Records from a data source
*** Begin section ***

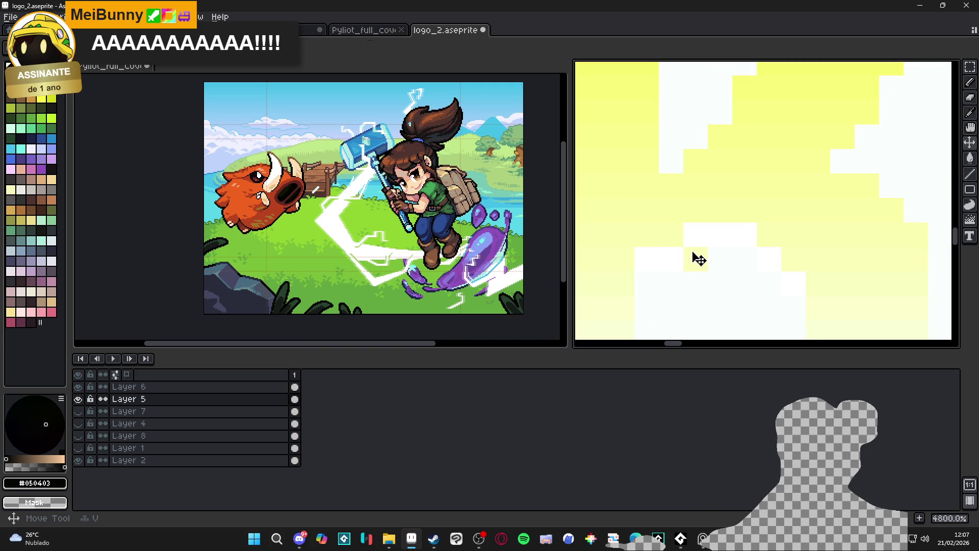
pyautogui.scroll(-10, 696, 257)
pyautogui.scroll(-2, 702, 271)
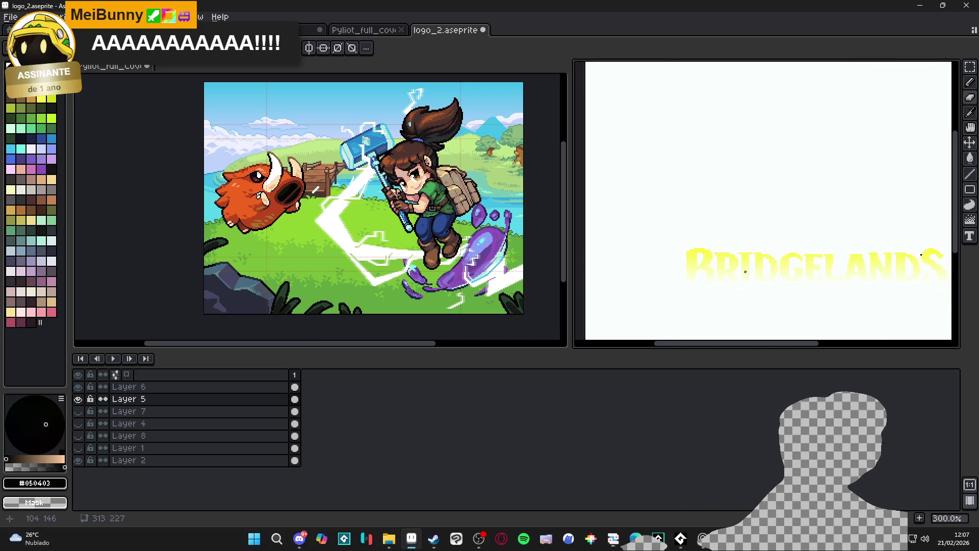
pyautogui.scroll(3, 910, 237)
pyautogui.scroll(10, 911, 237)
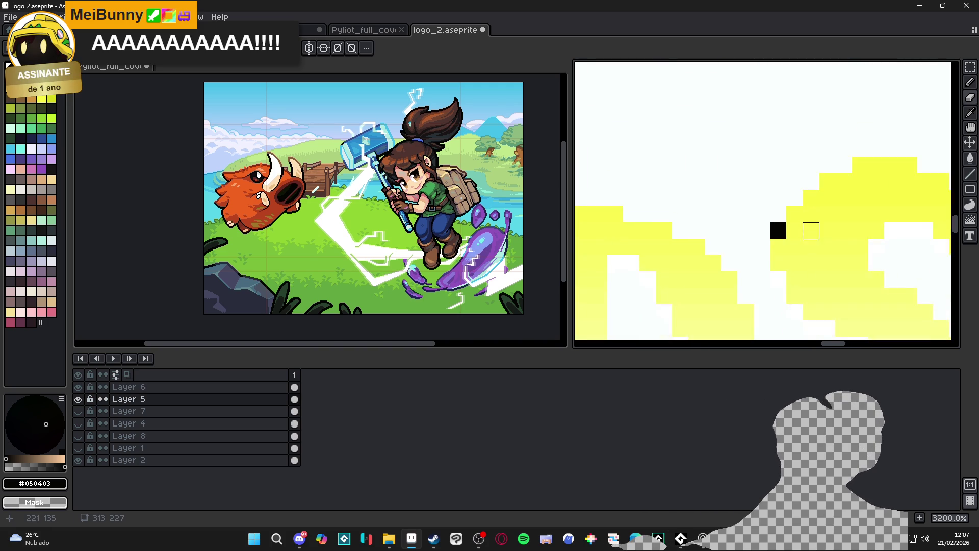
pyautogui.press('e')
pyautogui.scroll(-10, 765, 233)
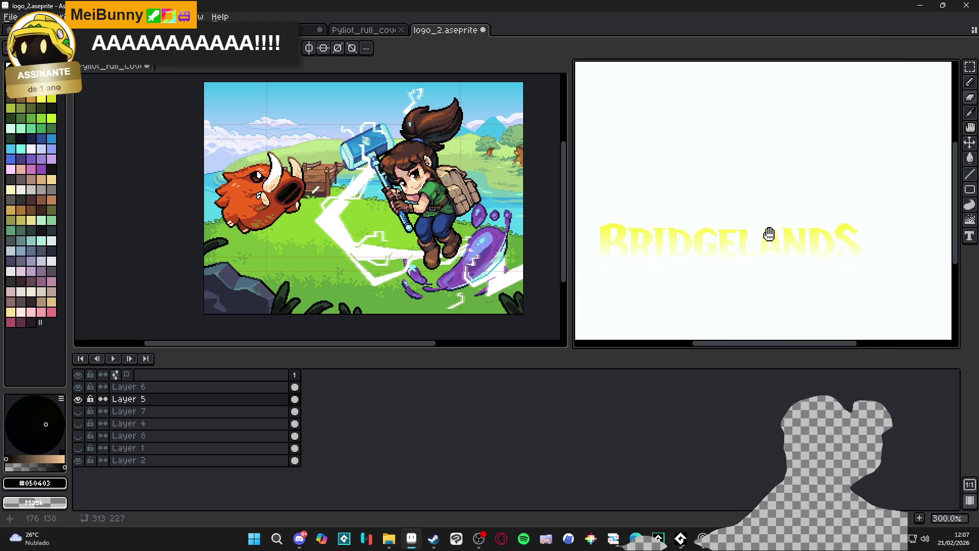
# Show the outline, crystals and dark vine-banner layers of the logo again.
pyautogui.click(78, 411)
pyautogui.click(79, 424)
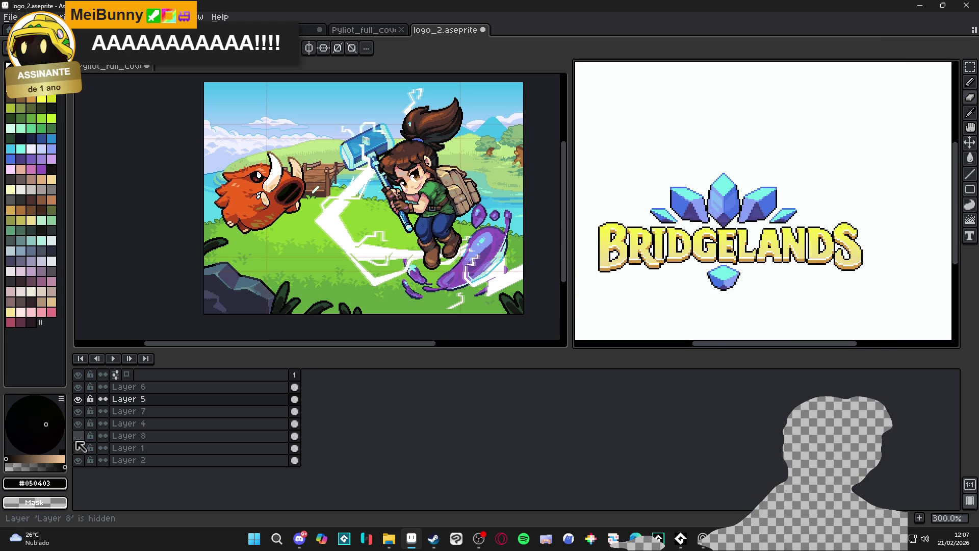
pyautogui.click(79, 436)
pyautogui.click(79, 447)
pyautogui.click(79, 448)
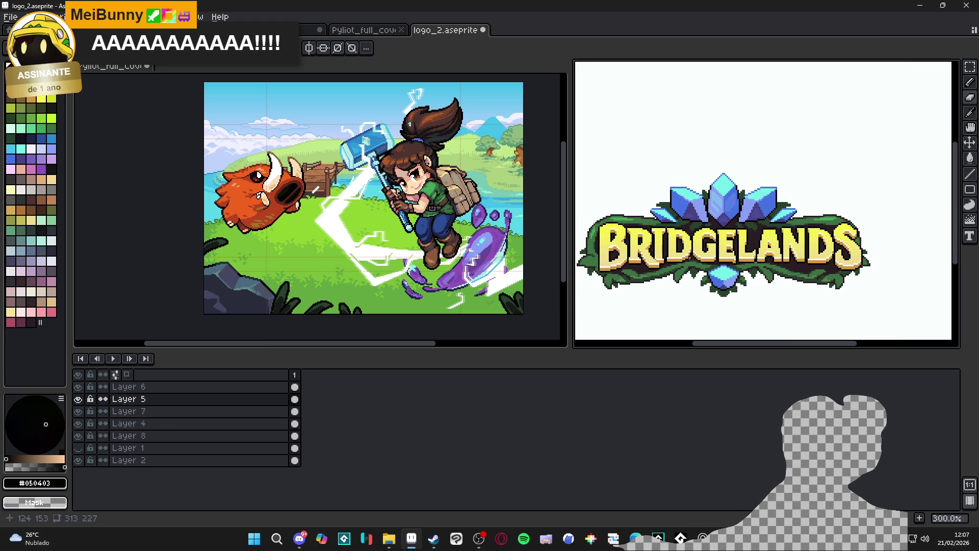
# Sample the gold lettering shade and save the logo_2 file.
pyautogui.scroll(3, 684, 260)
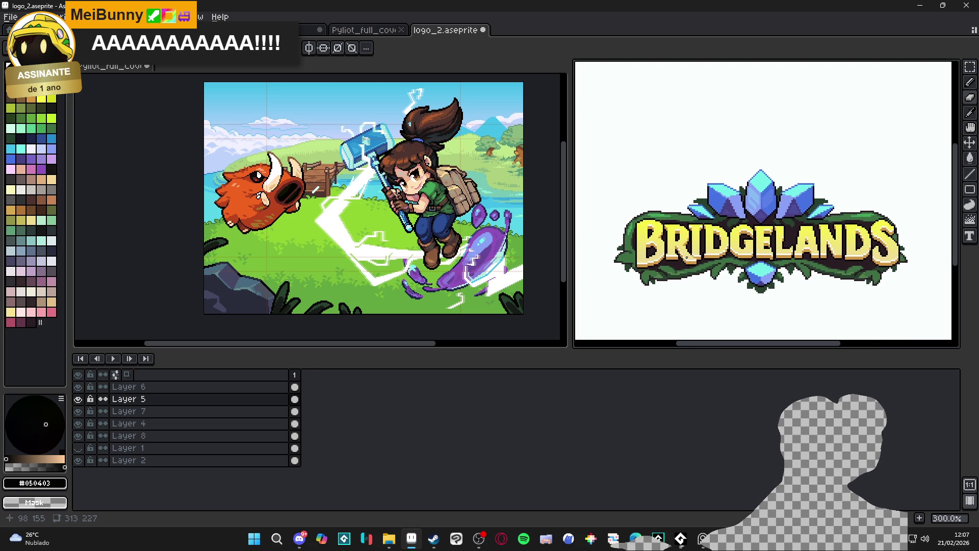
pyautogui.scroll(3, 683, 260)
pyautogui.keyDown('ctrl'); pyautogui.click(684, 255); pyautogui.keyUp('ctrl')
pyautogui.keyDown('alt'); pyautogui.click(685, 254); pyautogui.keyUp('alt')
pyautogui.scroll(-3, 684, 253)
pyautogui.press('ctrl+s')
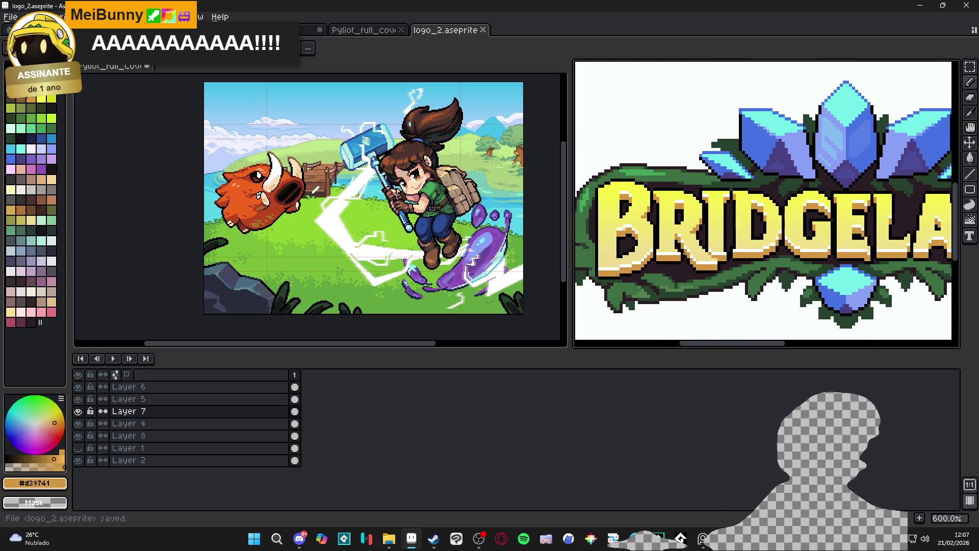
# Pick the crystal's blue and add one pixel extending the crystal's edge.
pyautogui.scroll(-3, 684, 253)
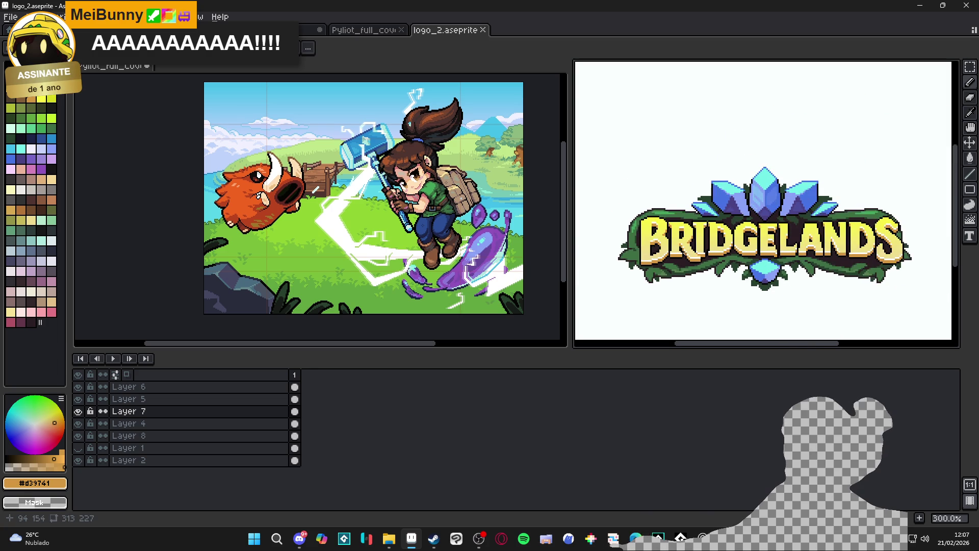
pyautogui.scroll(8, 691, 211)
pyautogui.keyDown('alt'); pyautogui.click(698, 186); pyautogui.keyUp('alt')
pyautogui.click(687, 186)
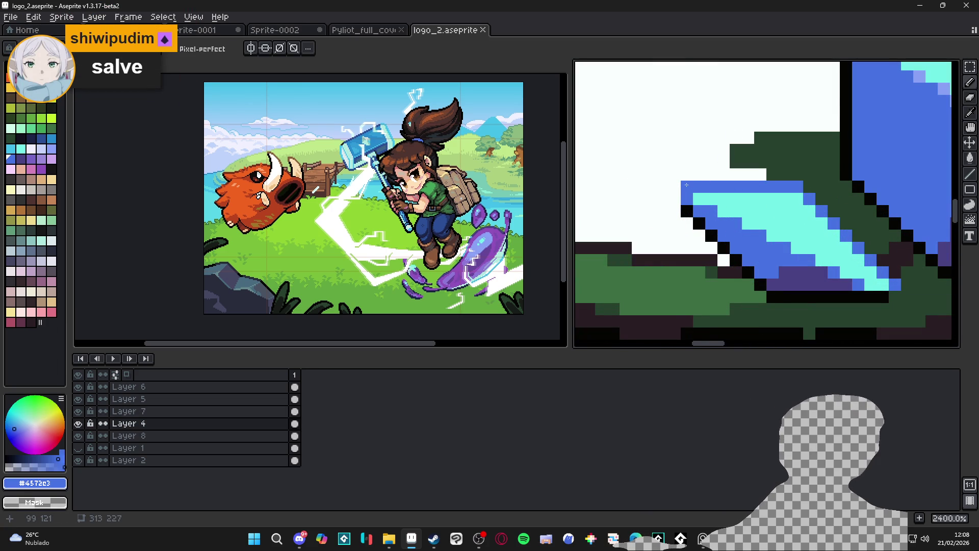
# Frame the logo's crystals in view and save the logo file.
pyautogui.scroll(-8, 687, 187)
pyautogui.scroll(6, 816, 206)
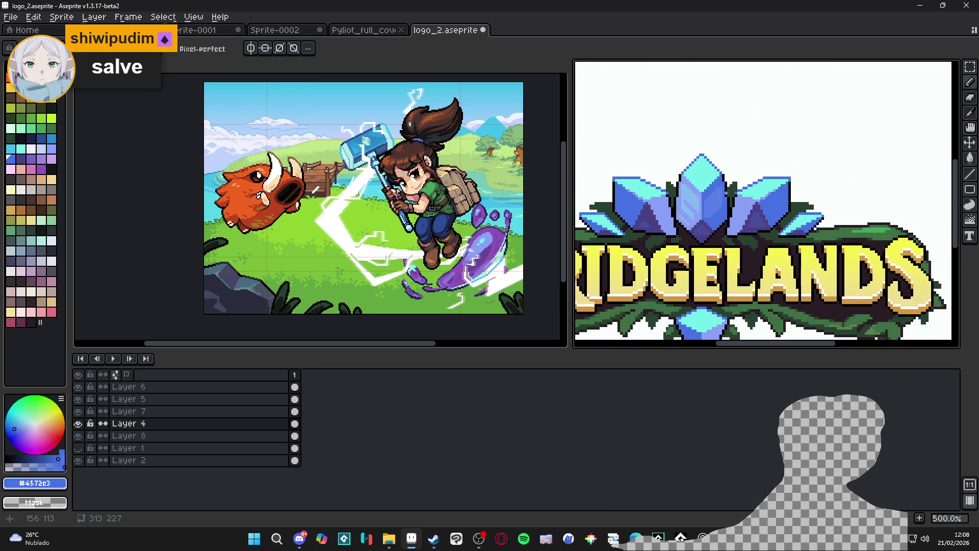
pyautogui.scroll(1, 817, 206)
pyautogui.scroll(-6, 820, 224)
pyautogui.moveTo(817, 247); pyautogui.dragTo(820, 232)
pyautogui.scroll(5, 820, 232)
pyautogui.scroll(-4, 832, 227)
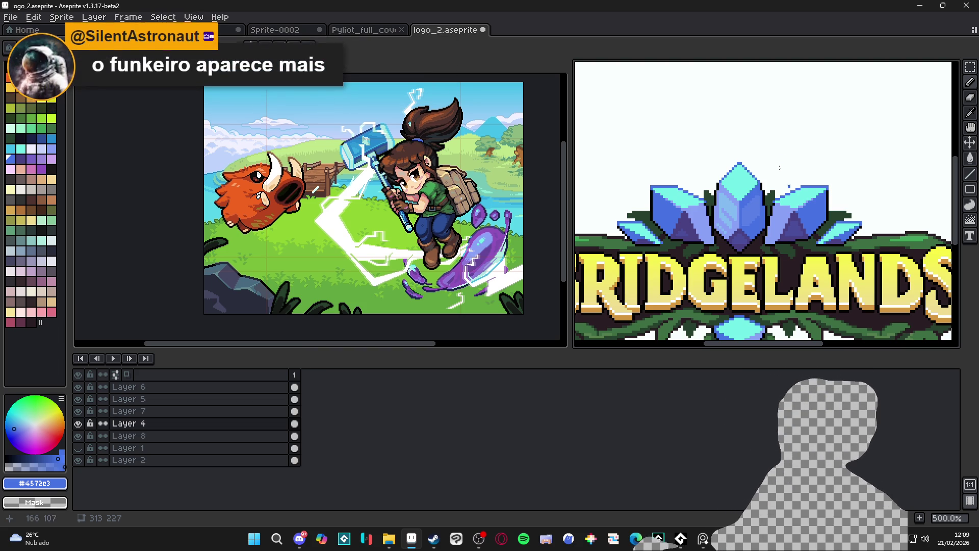
pyautogui.press('ctrl+s')
# Draw a lighter-blue diagonal highlight and a short lighter-blue line on the crystal.
pyautogui.scroll(-1, 662, 214)
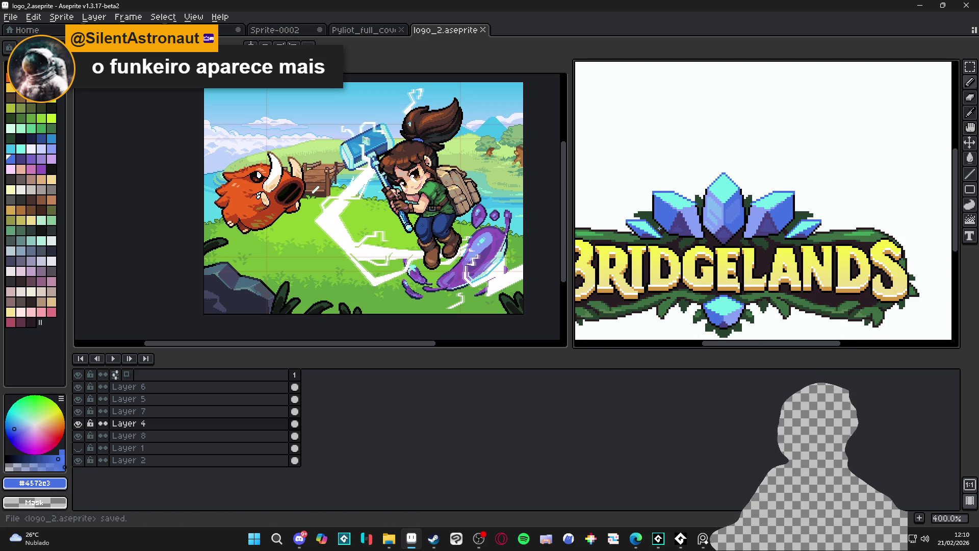
pyautogui.scroll(2, 710, 219)
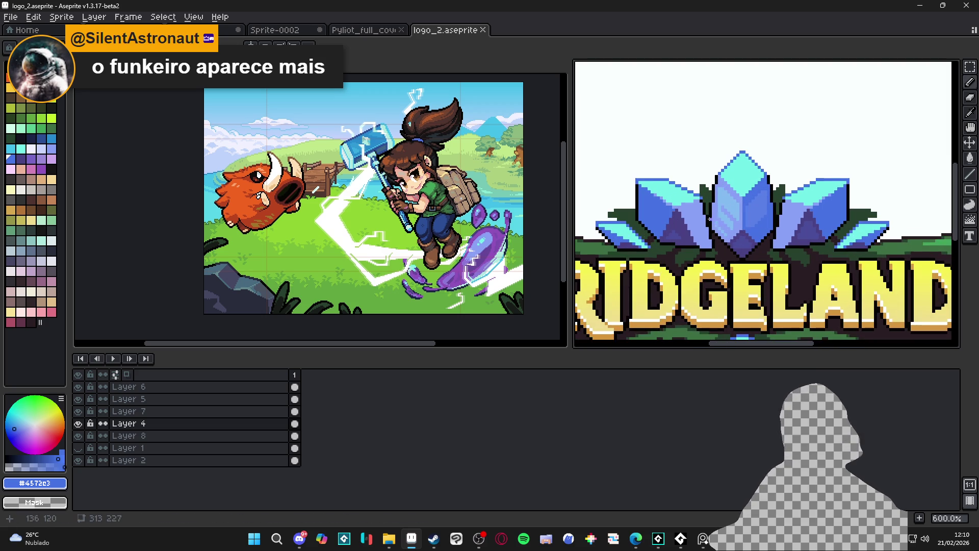
pyautogui.keyDown('alt'); pyautogui.click(661, 199); pyautogui.keyUp('alt')
pyautogui.scroll(4, 661, 199)
pyautogui.moveTo(614, 188); pyautogui.dragTo(666, 237)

*** End section ***

Task details: Every line from the one containing "# Show the outline, crystals" through the final line of the records above is to be written out exactly; nothing else, and no pictures.

Your solution:
# Show the outline, crystals and dark vine-banner layers of the logo again.
pyautogui.click(78, 411)
pyautogui.click(79, 424)
pyautogui.click(79, 436)
pyautogui.click(79, 447)
pyautogui.click(79, 448)
# Sample the gold lettering shade and save the logo_2 file.
pyautogui.scroll(3, 684, 260)
pyautogui.scroll(3, 683, 260)
pyautogui.keyDown('ctrl'); pyautogui.click(684, 255); pyautogui.keyUp('ctrl')
pyautogui.keyDown('alt'); pyautogui.click(685, 254); pyautogui.keyUp('alt')
pyautogui.scroll(-3, 684, 253)
pyautogui.press('ctrl+s')
# Pick the crystal's blue and add one pixel extending the crystal's edge.
pyautogui.scroll(-3, 684, 253)
pyautogui.scroll(8, 691, 211)
pyautogui.keyDown('alt'); pyautogui.click(698, 186); pyautogui.keyUp('alt')
pyautogui.click(687, 186)
# Frame the logo's crystals in view and save the logo file.
pyautogui.scroll(-8, 687, 187)
pyautogui.scroll(6, 816, 206)
pyautogui.scroll(1, 817, 206)
pyautogui.scroll(-6, 820, 224)
pyautogui.moveTo(817, 247); pyautogui.dragTo(820, 232)
pyautogui.scroll(5, 820, 232)
pyautogui.scroll(-4, 832, 227)
pyautogui.press('ctrl+s')
# Draw a lighter-blue diagonal highlight and a short lighter-blue line on the crystal.
pyautogui.scroll(-1, 662, 214)
pyautogui.scroll(2, 710, 219)
pyautogui.keyDown('alt'); pyautogui.click(661, 199); pyautogui.keyUp('alt')
pyautogui.scroll(4, 661, 199)
pyautogui.moveTo(614, 188); pyautogui.dragTo(666, 237)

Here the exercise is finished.